5 Ways to Help Your Cancer Patients Be More Compliant

Neil Chesanow

Disclosures

June 19, 2014

In This Article

Finding Time to Help Patients Comply

Getting patients to follow your instructions should be easier than it is -- especially patients with cancer, who are usually under no illusions about the gravity of their illness. Instead, regardless of specialty, not complying with instructions is one of the most complex and intractable problems in medicine. Over 40,000 studies on medication compliance have been conducted over the years, and although pieces of the puzzle have come into better focus, a systematic, evidence-based plan of action remains elusive.[1]

Every doctor struggles with noncompliance in patients, but oncologists probably have the greatest challenge of all. Cancer drugs can cost a king's ransom, regimens can be complicated to follow, adverse events can be severe, patients are often depressed and anxious, and patient education often takes more time than in other specialties -- time that community oncologists, caught between rising costs and declining reimbursements, may not have to spare.[2]

One solution is to make better use of the time you do have by understanding why some patients may not be following your instructions and taking corrective action. Research shows that up to 50% of cancer patients don't take their drugs as prescribed, and that many oncologists, along with doctors in other specialties, may not appreciate the crucial role they could play in promoting compliance.[3]

What can you do to help? Let's take a look.

Before Prescribing a Cancer Drug, Know What It Costs

Across specialties, the number one reason that patients fail to take their drugs as directed is simple forgetfulness, experts maintain.[4] In oncology, forgetfulness vies with what gastrointestinal oncologist S. Yousuf Zafar, MD, MPH, Assistant Professor at the Duke Cancer Institute in Durham, North Carolina, refers to as "financial toxicity" -- the high cost of many cancer drugs.

"Most of us have grown up in an era where talk of money is taboo at the bedside," Zafar notes. "That's not the case anymore. We need a cultural shift. Our data show that, in many instances, patients want to talk about costs -- and have to -- but they see barriers to having a cost discussion, and one of those barriers is that they don't think it's right to talk to their doctors about money."

That's half of the problem. The other half is that oncologists themselves are often reluctant to discuss the cost of the medications that they prescribe. In Medscape's 2014 Compensation Survey, in which over 22,000 physicians took part, 31% of those who were oncologists said that they regularly discuss the cost of treatment with patients; 46% said that they do occasionally, if the patient brings up the subject; 11% said "never," because they don't know the cost of treatments; and 6% said "never," because they don't feel it's appropriate.

In 2013, Zafar took part in a study, including 164 patients with cancer, on the relationship between prescription medication compliance and financial burden, particularly in patients seeking financial assistance.[5] Nearly one half of the participants reported cost-related medication noncompliance; 4% took medications prescribed for another person; 22% took less medication than prescribed; 25% filled a partial prescription; and 27% didn't fill a prescription at all.

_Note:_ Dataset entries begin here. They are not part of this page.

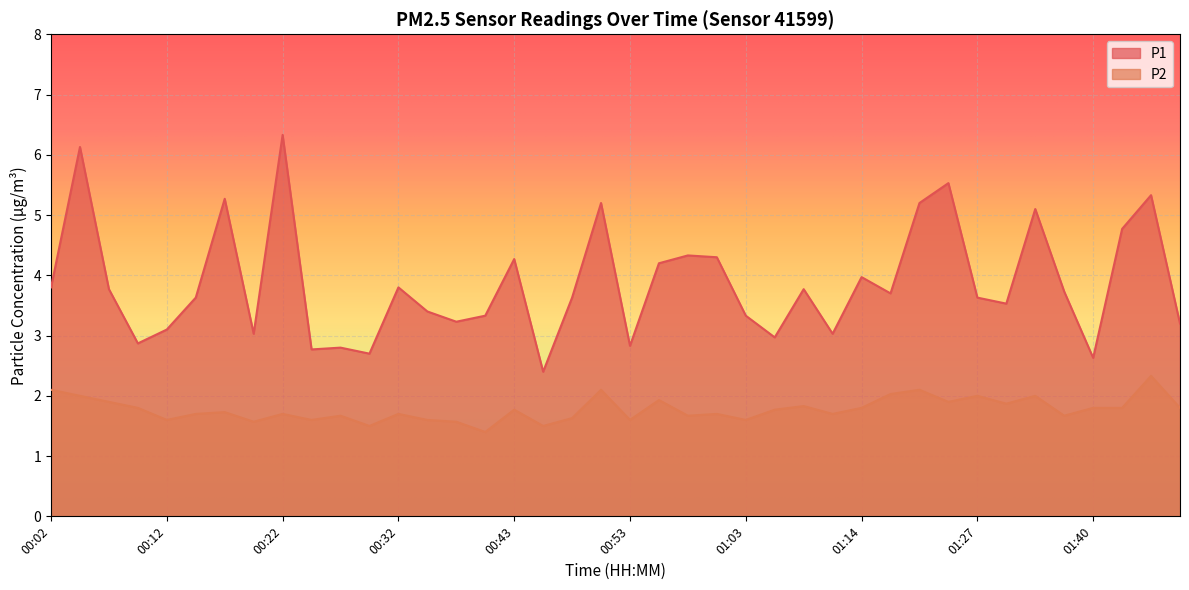

What position from the right is 01:43?

3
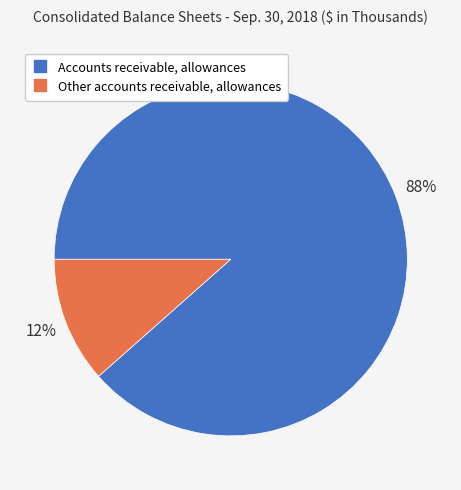

To the nearest percent, what is the average slice percentage?

50%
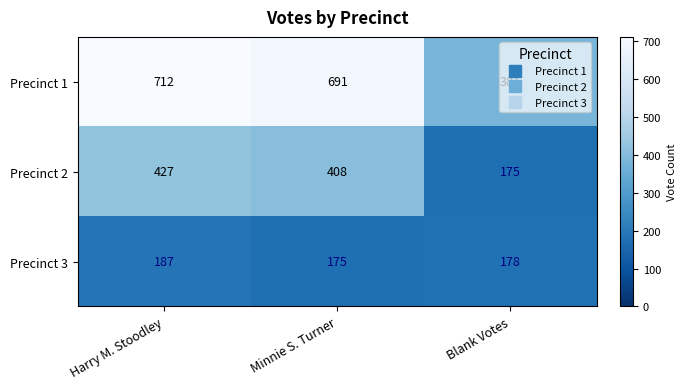

What is the sum of the Precinct 2 values at Blank Votes and Minnie S. Turner?

583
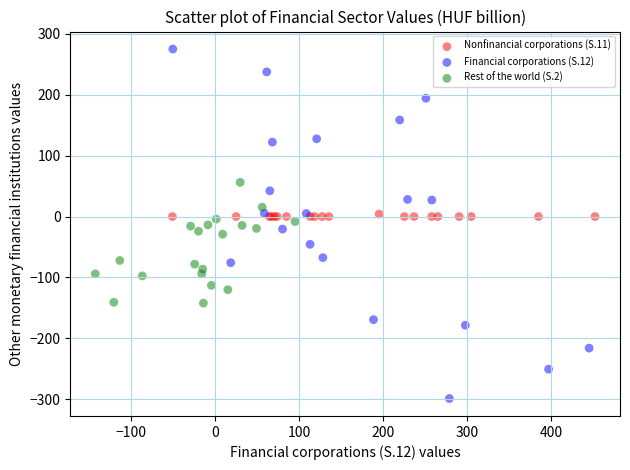

Which series contains the highest Y value?

Financial corporations (S.12)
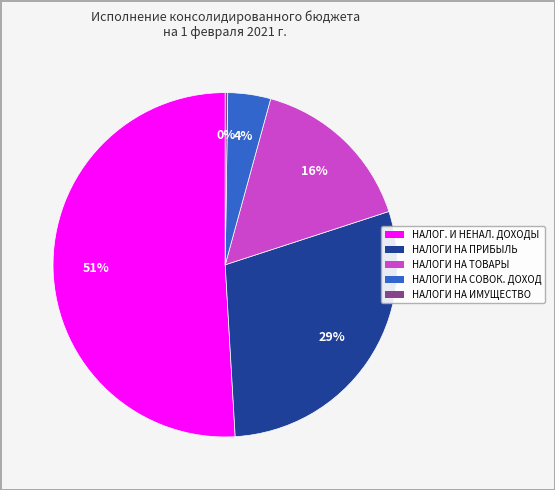

Is there any slice that represents more than half of the pie?

Yes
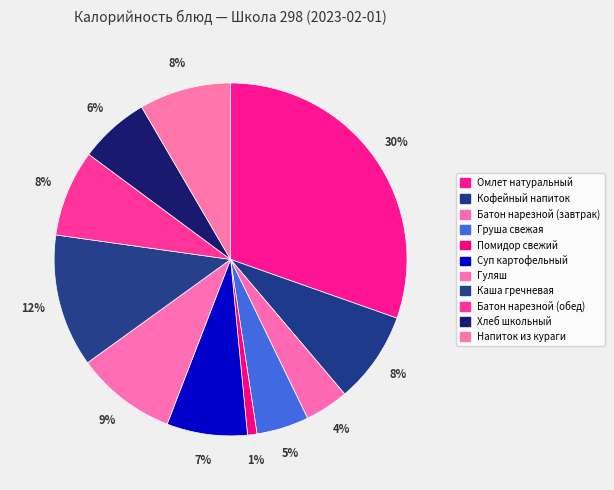

How many slices are in this pie chart?

11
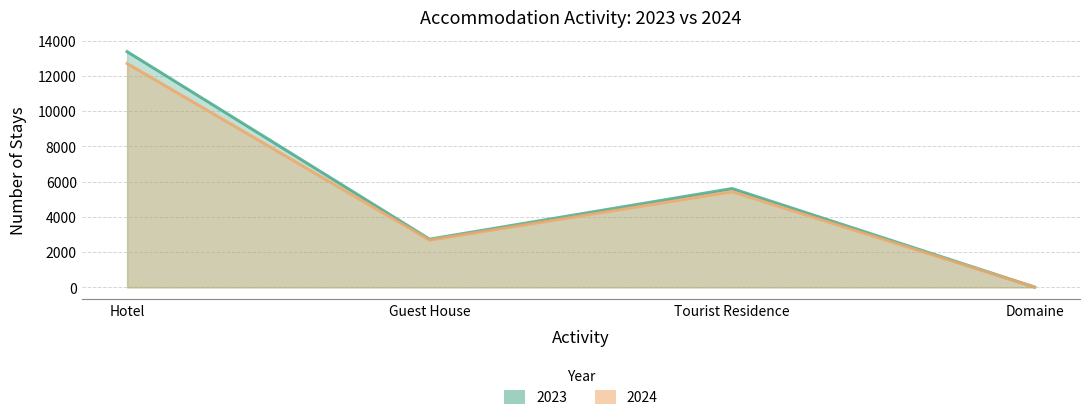

How many distinct data groups are displayed?

2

Insurers often charge a higher copay for newer oral oncolytics than for intravenous drugs, partly to encourage patients to shop for the best values among their medication options.[6] But it's unclear how patients could do this without an oncologist's guidance. Lacking such guidance, they may visit social networking sites online for "expert" advice on lower-cost treatments from total strangers -- who, it goes without saying, aren't usually physicians, let alone oncologists.

Insurers are trying a new tack: Shift the onus of comparison-shopping for price-conscious medication regimens from patients to oncologists -- and pay them for it. This July, for example, WellPoint will begin a new program in six states and expand it throughout its entire network by mid-2015.[7] The program's initial focus will be on developing clinical pathways, with guidance from oncology groups and other experts, for breast, lung, and colorectal cancer.

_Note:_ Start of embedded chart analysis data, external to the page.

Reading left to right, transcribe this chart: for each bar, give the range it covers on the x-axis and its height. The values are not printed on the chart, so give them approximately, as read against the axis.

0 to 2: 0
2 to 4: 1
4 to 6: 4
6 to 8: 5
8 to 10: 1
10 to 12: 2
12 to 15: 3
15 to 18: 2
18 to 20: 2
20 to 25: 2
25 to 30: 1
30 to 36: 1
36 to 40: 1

Oncologists will receive monthly payments of $350 for each patient treated in compliance with a recommended pathway. WellPoint expects the recommendations to apply to some 80%-90% of its members with cancer. When the full program goes live, the insurer expects to save 3%-4% on treatment costs, totaling around $5.4 billion a year.

As former Surgeon General C. Everett Koop, MD, once remarked, "Drugs don't work in people who don't take them."[3] In Medscape's survey, 61% of oncologists said that discussing the cost of drugs with patients was optional or off the table. Which raises the question: What's the point of educating a patient on dosage, adverse events, and all the rest, only to have the patient discover at the pharmacy that the drug is beyond his or her means to afford?